==== DATA SHOWN
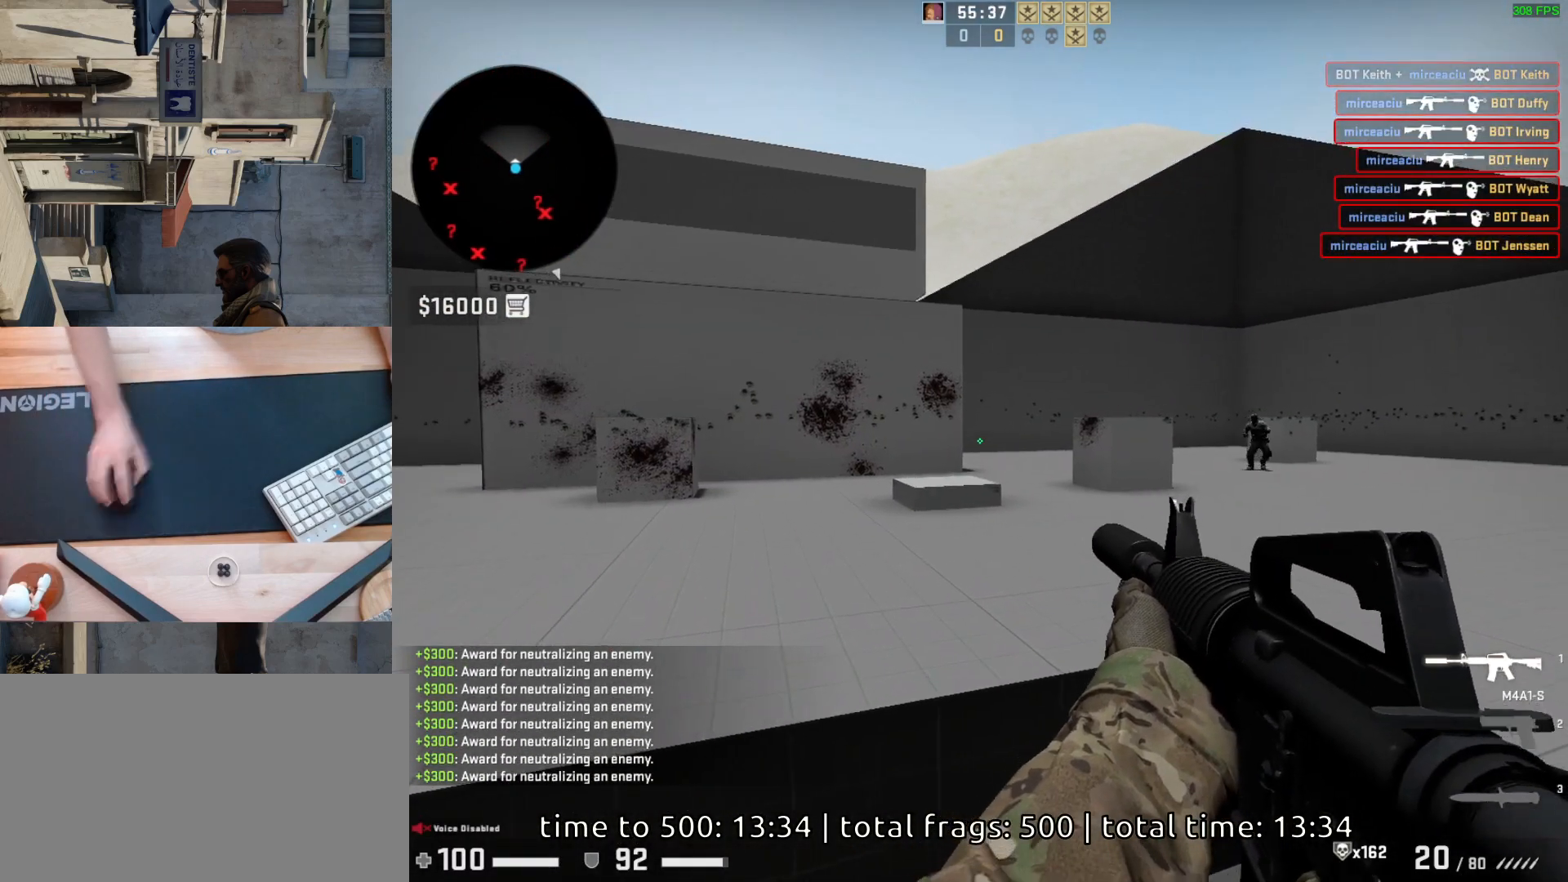
{"keys": [], "mouse": [], "events": [[17, "d", "up"]]}
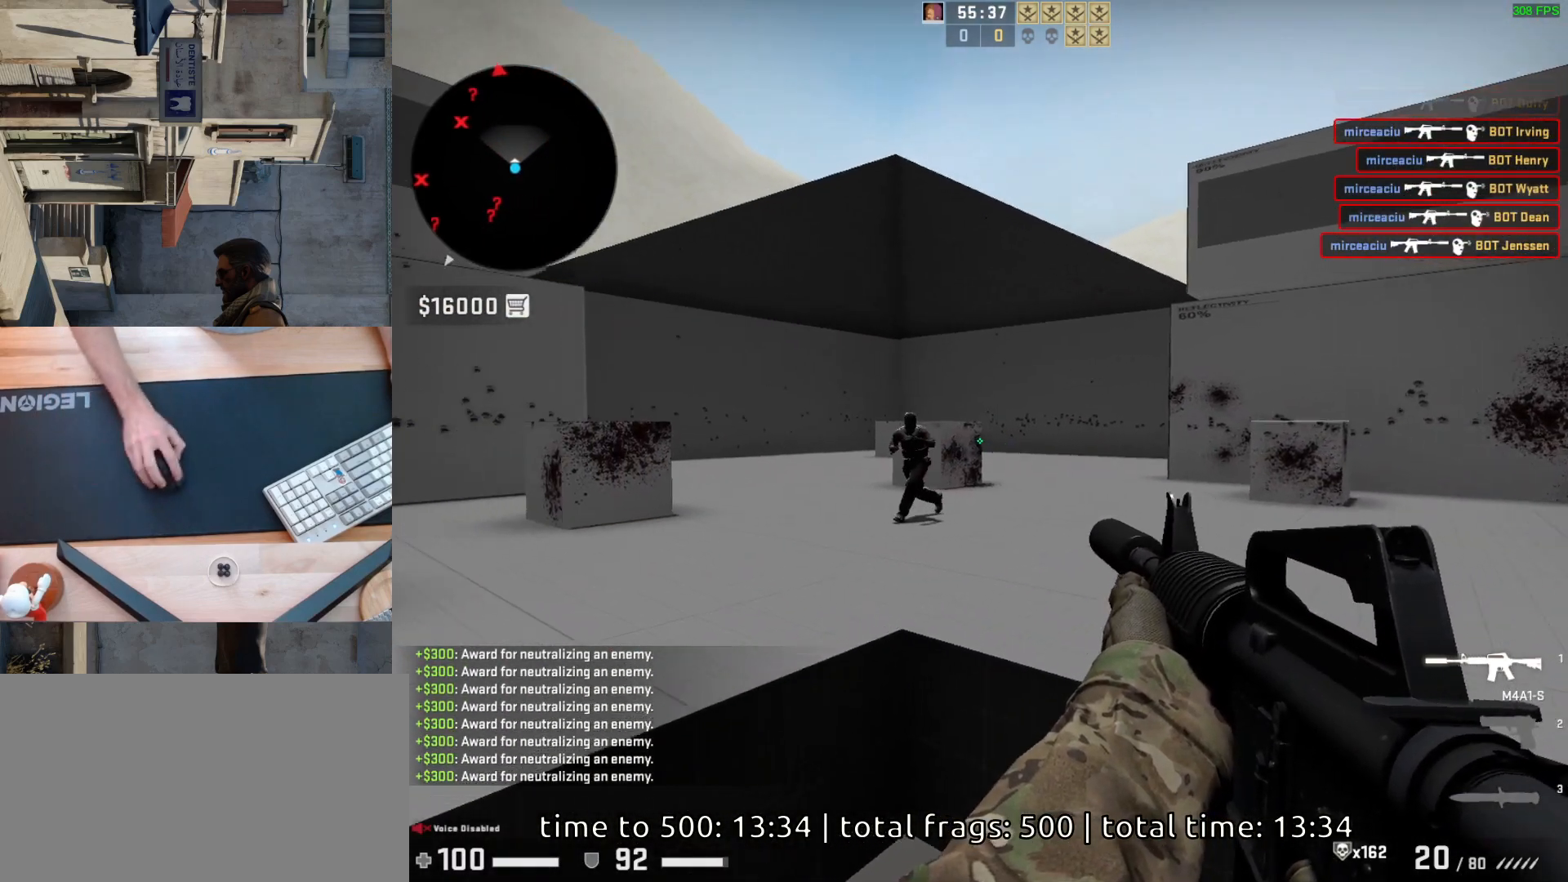
{"keys": [], "mouse": [], "events": [[150, "mouse_left", "down"], [267, "mouse_left", "up"]]}
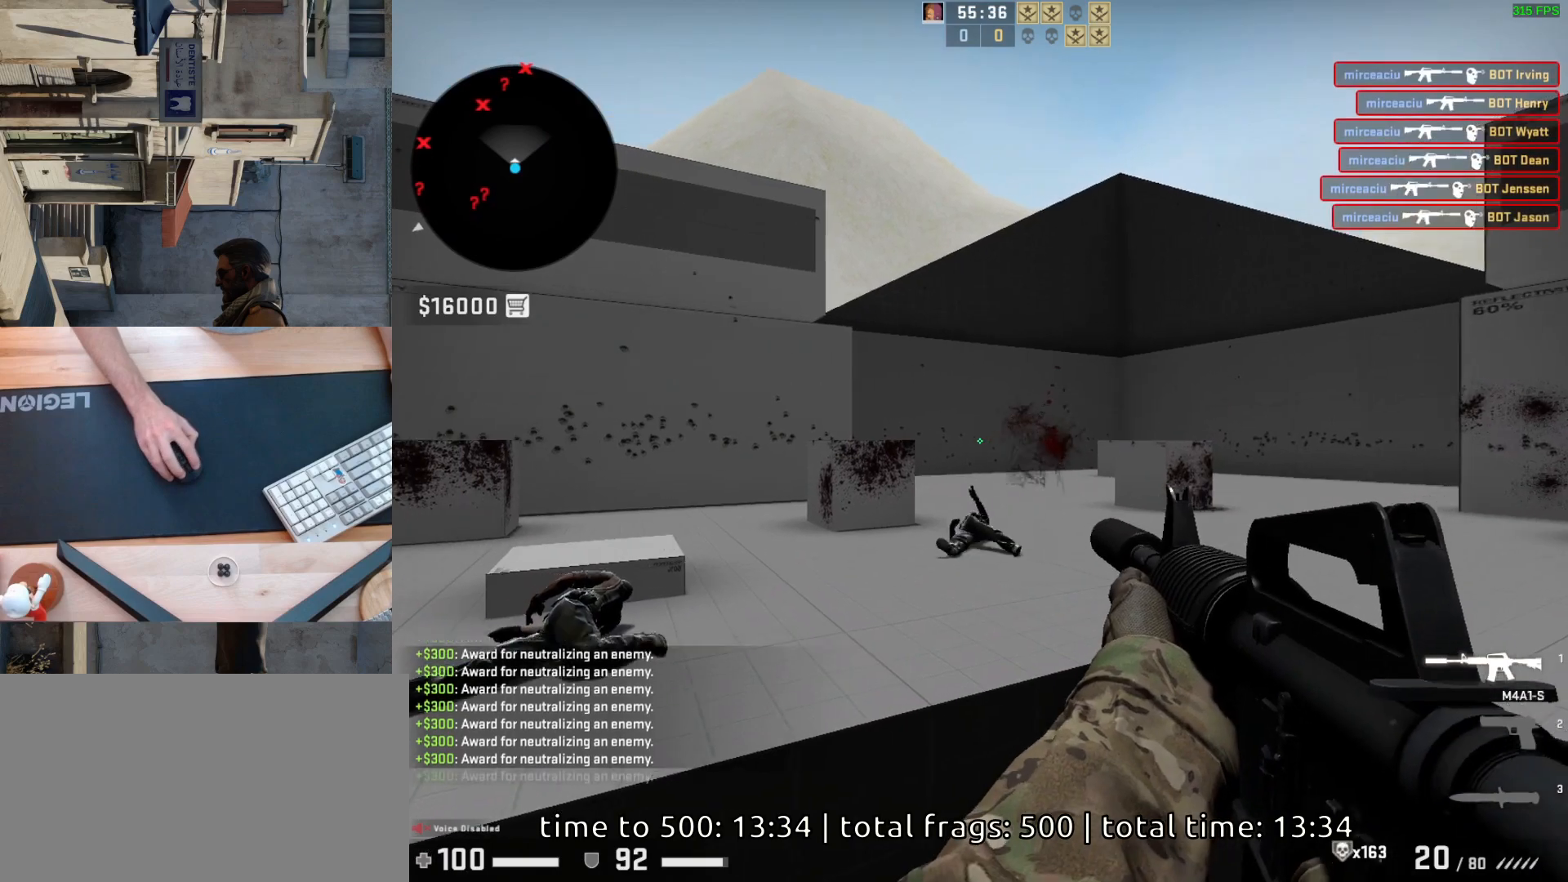
{"keys": [], "mouse": [], "events": [[183, "a", "down"], [267, "d", "down"], [350, "a", "up"], [417, "d", "up"]]}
========
# YOUR ASSIGNMENT
Reproduce every line of the material above, but drop the pictures.

# WRITTEN ANSWER
{"keys": [], "mouse": [], "events": [[17, "d", "up"]]}
{"keys": [], "mouse": [], "events": [[150, "mouse_left", "down"], [267, "mouse_left", "up"]]}
{"keys": [], "mouse": [], "events": [[183, "a", "down"], [267, "d", "down"], [350, "a", "up"], [417, "d", "up"]]}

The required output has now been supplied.